Kate Hansen Broken Foot

Kate Hansen sitting by her crutches after competing with a broken foot (via byu.edu).

However, after a broken foot threatened to derail her Olympic dreams, Kate decided to “control [her] thoughts.” She ran through every track in her mind ten times before her run, worked her upper body for better push starts, and competed through her injury to make the 2014 Sochi Olympics.

Making the Olympics was “pure peace,” Kate explained. “It was calm.”

Competing in Sochi, Kate decided that she wouldn’t let anything, even stress, ruin her Olympic experience. She realized that by controlling her thoughts and staying positive, she had the ability to make or break her experience.

“I don’t care if I crash,” Kate told herself. “I made it, I did it. My family’s going to love me anyway.”

Placing 10th in the luge, people remember Kate for more than her athleticism and skill. “[People] remember me for the person that I was.” she said. “They remember me for the person that I chose to be, for the energy that I brought, and for the smile that I had.”

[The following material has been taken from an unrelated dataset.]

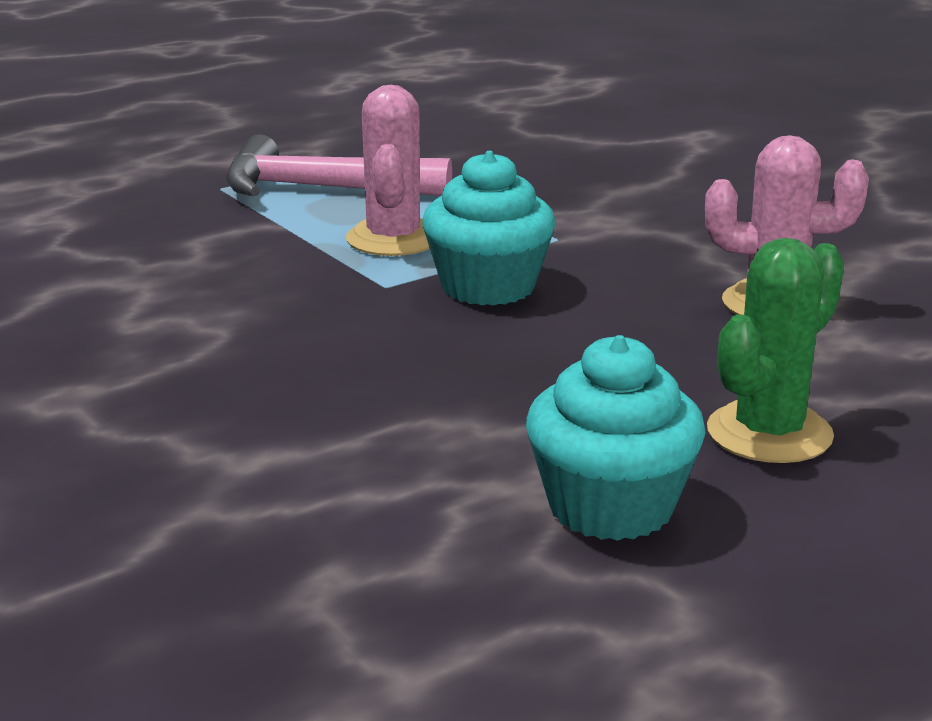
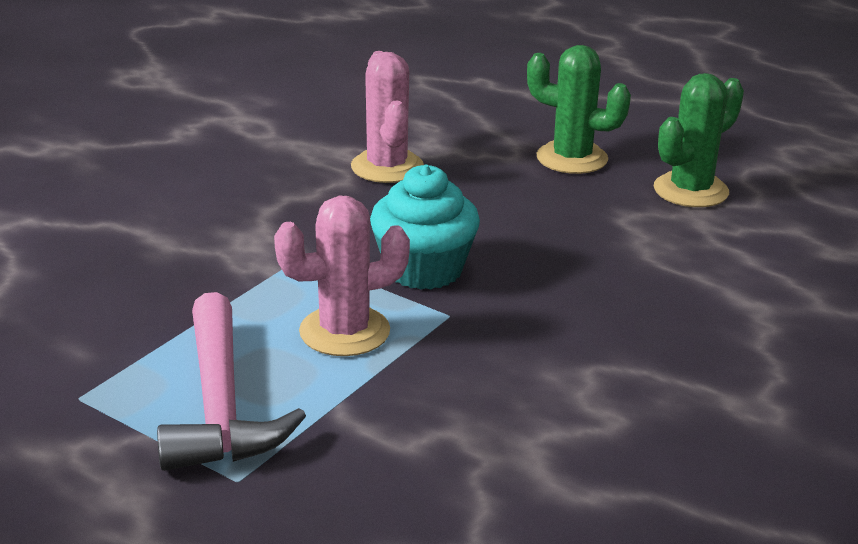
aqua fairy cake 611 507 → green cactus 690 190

Since the Olympics, Kate attends BYU, studying public relations and business. According to her presentation, her post-Olympic life comes with unique struggles, like classes and dating. Kate extended a challenge to address the struggles that everyone faces in life,

“You’ve got problems, I’ve got problems, we’ve all got problems,” Kate said. “Look deep inside and figure out what is that struggle that you have. Because I want you to figure it out, and when you do I want you to stare at it with a big smile, and give it a huge awkward hug. . . . I want you to address what’s going on, and I promise you, you will gain insight that you never thought you had, and you will be so grateful you did.”